Remember When: The Voice of the Avant-Garde
Imagine a kitchen in Paris where the air smells of roasted chicken and the walls are covered in original Picassos. Two women sat at the center of the world's most influential artistic salon, quietly rewriting the rules of what a family could look like while the rest of the world looked the other way.
Alice B. Toklas was born on April 30, 1877. History often remembers her as the companion of Gertrude Stein, but she was a formidable force in her own right — a memoirist, an editor, and a pioneer of queer visibility decades before the term existed. She left San Francisco for Paris in 1907 and built her life there, openly, with Stein at her side.
Their partnership was both revolutionary and remarkably domestic. They hosted the giants of the "Lost Generation," from Hemingway to Matisse, but it was Alice who managed the door and the delicate egos of the men who shaped twentieth-century art.
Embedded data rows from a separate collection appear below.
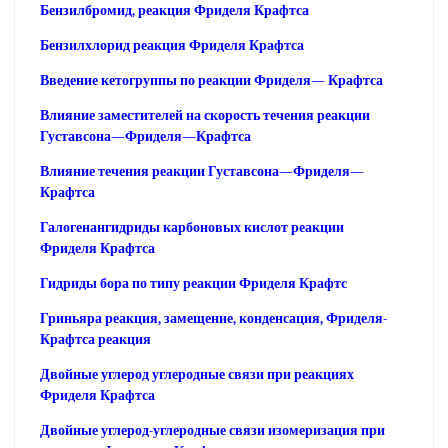
Бензилбромид, реакция Фриделя Крафтса
Бензилхлорид реакция Фриделя Крафтса
Введение кетогруппы по реакции Фриделя— Крафтса
Влияние заместителей на скорость течения реакции
Густавсона—Фриделя—Крафтса
Влияние течения реакции Густавсона—Фриделя—
Крафтса
Галогенангидриды карбоновых кислот реакции
Фриделя Крафтса
Гидриды бора по типу реакции Фриделя Крафтс
Гриньяра реакция, замещение, конденсация, Фриделя-
Крафтса реакция
Двойные углерод углеродные связи при реакциях
Фриделя Крафтса
Двойные углерод-углеродные связи изомеризация при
And when France fell to the Nazis, the two of them — Jewish, lesbian, American — did not flee. They retreated to a small village in the French countryside and waited the war out together, refusing to disappear from a regime built on the erasure of people exactly like them.
After Stein's death, Alice stepped into the light on her own. Her memoirs revealed a sharp wit and an unsentimental record of the life they had built. She lived openly at a time when doing so was a punishable offense — and refused to apologize for any of it.
Alice B. Toklas reminds us that the right to love who we choose and live as we are is the cornerstone of a free society. Leading Ladies Vote stands for the protection of LGBTQ+ rights and the dignity of every partnership. Her legacy is our power to live without apology.